• Lesetext:
Witten. Wittens Vorgärten sollen wieder grün werden: Wer neu baut, kann künftig keinen Steingarten mehr anlegen. Auch Stellplätze werden eingeschränkt.

Ein Haufen Kiesel, gepflasterte Stellflächen für Autos, Mülltonnen und Fahrräder und vereinzelt ein Lavendel oder Bambusstrauch: Dieses pflegeleichte Vorgartenmodell soll aussterben. Witten verbietet Stein- und Schottergärten, deren ökologischer Wert bekanntlich gen null tendiert. Die umweltfreundliche Gestaltung von Vorgärten wird in Bebauungsplänen zukünftig festgesetzt.

Damit folgt Witten der im Sommer 2021 in Kraft getretenen Landesbauordnung, nach der nicht überbaute Flächen zu begrünen und wasseraufnahmefähig zu gestalten sind. Der Wittener Stadtrat schloss sich nun einem Antrag von Grünen und SPD an – der anderen Wittener Politikern zu weit geht.

• Bereitgestellte Angaben:
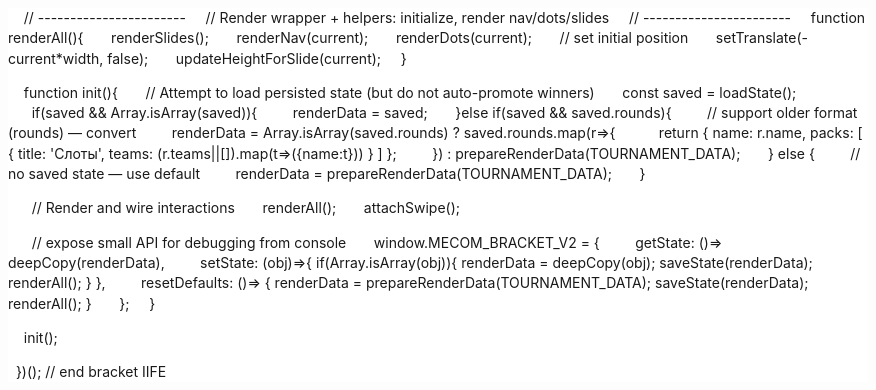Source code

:     // -----------------------
    // Render wrapper + helpers: initialize, render nav/dots/slides
    // -----------------------
    function renderAll(){
      renderSlides();
      renderNav(current);
      renderDots(current);
      // set initial position
      setTranslate(-current*width, false);
      updateHeightForSlide(current);
    }

    function init(){
      // Attempt to load persisted state (but do not auto-promote winners)
      const saved = loadState();
      if(saved && Array.isArray(saved)){
        renderData = saved;
      }else if(saved && saved.rounds){
        // support older format (rounds) — convert
        renderData = Array.isArray(saved.rounds) ? saved.rounds.map(r=>{
          return { name: r.name, packs: [ { title: 'Слоты', teams: (r.teams||[]).map(t=>({name:t})) } ] };
        }) : prepareRenderData(TOURNAMENT_DATA);
      } else {
        // no saved state — use default
        renderData = prepareRenderData(TOURNAMENT_DATA);
      }

      // Render and wire interactions
      renderAll();
      attachSwipe();

      // expose small API for debugging from console
      window.MECOM_BRACKET_V2 = {
        getState: ()=> deepCopy(renderData),
        setState: (obj)=>{ if(Array.isArray(obj)){ renderData = deepCopy(obj); saveState(renderData); renderAll(); } },
        resetDefaults: ()=> { renderData = prepareRenderData(TOURNAMENT_DATA); saveState(renderData); renderAll(); }
      };
    }

    init();

  })(); // end bracket IIFE
</script>
</body>
</html>




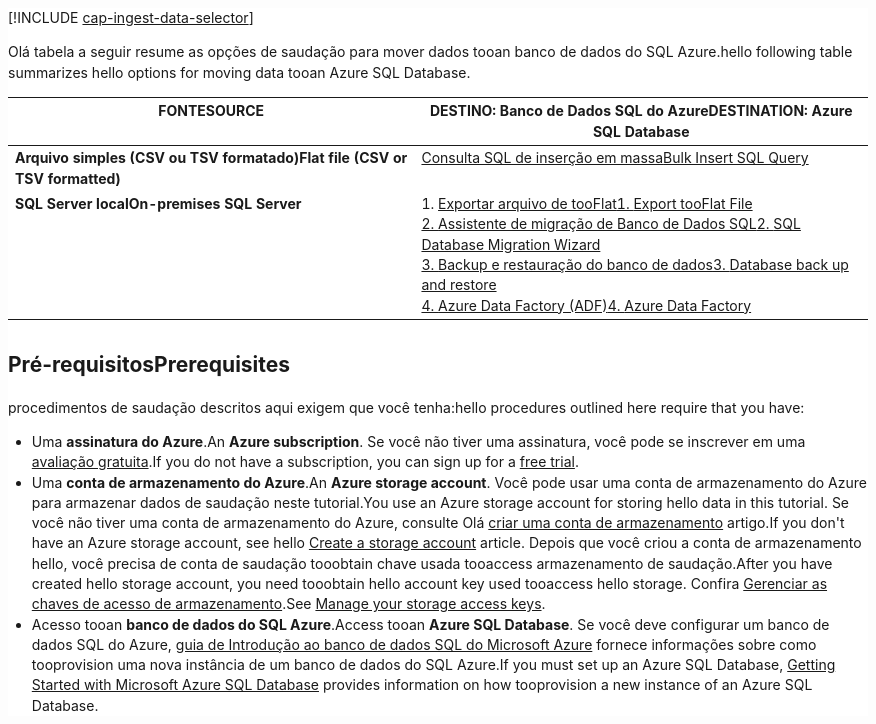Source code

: [!INCLUDE [cap-ingest-data-selector](../../includes/cap-ingest-data-selector.md)]

<span data-ttu-id="cc960-108">Olá tabela a seguir resume as opções de saudação para mover dados tooan banco de dados do SQL Azure.</span><span class="sxs-lookup"><span data-stu-id="cc960-108">hello following table summarizes hello options for moving data tooan Azure SQL Database.</span></span>

| <span data-ttu-id="cc960-109"><b>FONTE</b></span><span class="sxs-lookup"><span data-stu-id="cc960-109"><b>SOURCE</b></span></span> | <span data-ttu-id="cc960-110"><b>DESTINO: Banco de Dados SQL do Azure</b></span><span class="sxs-lookup"><span data-stu-id="cc960-110"><b>DESTINATION: Azure SQL Database</b></span></span> |
| --- | --- |
| <span data-ttu-id="cc960-111"><b>Arquivo simples (CSV ou TSV formatado)</b></span><span class="sxs-lookup"><span data-stu-id="cc960-111"><b>Flat file (CSV or TSV formatted)</b></span></span> |<span data-ttu-id="cc960-112"><a href="#bulk-insert-sql-query">Consulta SQL de inserção em massa</span><span class="sxs-lookup"><span data-stu-id="cc960-112"><a href="#bulk-insert-sql-query">Bulk Insert SQL Query</span></span> |
| <span data-ttu-id="cc960-113"><b>SQL Server local</b></span><span class="sxs-lookup"><span data-stu-id="cc960-113"><b>On-premises SQL Server</b></span></span> |<span data-ttu-id="cc960-114">1. <a href="#export-flat-file">Exportar arquivo de tooFlat</span><span class="sxs-lookup"><span data-stu-id="cc960-114">1. <a href="#export-flat-file">Export tooFlat File</span></span><br> <span data-ttu-id="cc960-115">2. <a href="#insert-tables-bcp">Assistente de migração de Banco de Dados SQL</span><span class="sxs-lookup"><span data-stu-id="cc960-115">2. <a href="#insert-tables-bcp">SQL Database Migration Wizard</span></span><br> <span data-ttu-id="cc960-116">3. <a href="#db-migration">Backup e restauração do banco de dados</span><span class="sxs-lookup"><span data-stu-id="cc960-116">3. <a href="#db-migration">Database back up and restore</span></span><br> <span data-ttu-id="cc960-117">4. <a href="#adf">Azure Data Factory (ADF)</span><span class="sxs-lookup"><span data-stu-id="cc960-117">4. <a href="#adf">Azure Data Factory</span></span> |

## <span data-ttu-id="cc960-118"><a name="prereqs"></a>Pré-requisitos</span><span class="sxs-lookup"><span data-stu-id="cc960-118"><a name="prereqs"></a>Prerequisites</span></span>
<span data-ttu-id="cc960-119">procedimentos de saudação descritos aqui exigem que você tenha:</span><span class="sxs-lookup"><span data-stu-id="cc960-119">hello procedures outlined here require that you have:</span></span>

* <span data-ttu-id="cc960-120">Uma **assinatura do Azure**.</span><span class="sxs-lookup"><span data-stu-id="cc960-120">An **Azure subscription**.</span></span> <span data-ttu-id="cc960-121">Se você não tiver uma assinatura, você pode se inscrever em uma [avaliação gratuita](https://azure.microsoft.com/pricing/free-trial/).</span><span class="sxs-lookup"><span data-stu-id="cc960-121">If you do not have a subscription, you can sign up for a [free trial](https://azure.microsoft.com/pricing/free-trial/).</span></span>
* <span data-ttu-id="cc960-122">Uma **conta de armazenamento do Azure**.</span><span class="sxs-lookup"><span data-stu-id="cc960-122">An **Azure storage account**.</span></span> <span data-ttu-id="cc960-123">Você pode usar uma conta de armazenamento do Azure para armazenar dados de saudação neste tutorial.</span><span class="sxs-lookup"><span data-stu-id="cc960-123">You use an Azure storage account for storing hello data in this tutorial.</span></span> <span data-ttu-id="cc960-124">Se você não tiver uma conta de armazenamento do Azure, consulte Olá [criar uma conta de armazenamento](../storage/common/storage-create-storage-account.md#create-a-storage-account) artigo.</span><span class="sxs-lookup"><span data-stu-id="cc960-124">If you don't have an Azure storage account, see hello [Create a storage account](../storage/common/storage-create-storage-account.md#create-a-storage-account) article.</span></span> <span data-ttu-id="cc960-125">Depois que você criou a conta de armazenamento hello, você precisa de conta de saudação tooobtain chave usada tooaccess armazenamento de saudação.</span><span class="sxs-lookup"><span data-stu-id="cc960-125">After you have created hello storage account, you need tooobtain hello account key used tooaccess hello storage.</span></span> <span data-ttu-id="cc960-126">Confira [Gerenciar as chaves de acesso de armazenamento](../storage/common/storage-create-storage-account.md#manage-your-storage-access-keys).</span><span class="sxs-lookup"><span data-stu-id="cc960-126">See [Manage your storage access keys](../storage/common/storage-create-storage-account.md#manage-your-storage-access-keys).</span></span>
* <span data-ttu-id="cc960-127">Acesso tooan **banco de dados do SQL Azure**.</span><span class="sxs-lookup"><span data-stu-id="cc960-127">Access tooan **Azure SQL Database**.</span></span> <span data-ttu-id="cc960-128">Se você deve configurar um banco de dados SQL do Azure, [guia de Introdução ao banco de dados SQL do Microsoft Azure](../sql-database/sql-database-get-started.md) fornece informações sobre como tooprovision uma nova instância de um banco de dados do SQL Azure.</span><span class="sxs-lookup"><span data-stu-id="cc960-128">If you must set up an Azure SQL Database, [Getting Started with Microsoft Azure SQL Database](../sql-database/sql-database-get-started.md) provides information on how tooprovision a new instance of an Azure SQL Database.</span></span>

• Aufgabenstellung:
[A] Schreib den Text über Wittens Vorgärten ab der Stelle mit „Witten. Wittens Vorgärten“ bis einschließlich „zu weit geht.“ erneut ab. Benenne dabei „Stadtrat“ in „Gemeinderat“ um.
[B] Führe den Text über das Verbot von Schottergärten in Witten nach seinem letzten Satz weiter.

• Antworten zur Übung:
[A]
Witten. Wittens Vorgärten sollen wieder grün werden: Wer neu baut, kann künftig keinen Steingarten mehr anlegen. Auch Stellplätze werden eingeschränkt.

Ein Haufen Kiesel, gepflasterte Stellflächen für Autos, Mülltonnen und Fahrräder und vereinzelt ein Lavendel oder Bambusstrauch: Dieses pflegeleichte Vorgartenmodell soll aussterben. Witten verbietet Stein- und Schottergärten, deren ökologischer Wert bekanntlich gen null tendiert. Die umweltfreundliche Gestaltung von Vorgärten wird in Bebauungsplänen zukünftig festgesetzt.

Damit folgt Witten der im Sommer 2021 in Kraft getretenen Landesbauordnung, nach der nicht überbaute Flächen zu begrünen und wasseraufnahmefähig zu gestalten sind. Der Wittener Gemeinderat schloss sich nun einem Antrag von Grünen und SPD an – der anderen Wittener Politikern zu weit geht.

[B]
Schwemme an Anfragen zu bienenfreundlicher Bepflanzung

Schottergärten bieten Insekten, Vögeln oder Reptilien kaum Nahrung oder einen Unterschlupf. Im Sommer heizt sich der Schotter stark auf, nachts kühlt er nur langsam wieder ab. Es gibt keine Pflanzen, die den Staub filtern, Wasser kann nur schwer versickern und der Lärm der vorbeifahrenden Autos wird durch den Schotter verstärkt. Wie problematisch Schottergärten sind, ist bekannt, dennoch finden sich immer mehr Steingärten in Witten, vor allem in Neubaugebieten. Ein beispielhafter Blick ins Mausegatt in Rüdinghausen zeigt: In dieser Steinwüste hätte keine Maus Spaß. Doch Steingärten gelten nun mal als pflegeleicht und modern.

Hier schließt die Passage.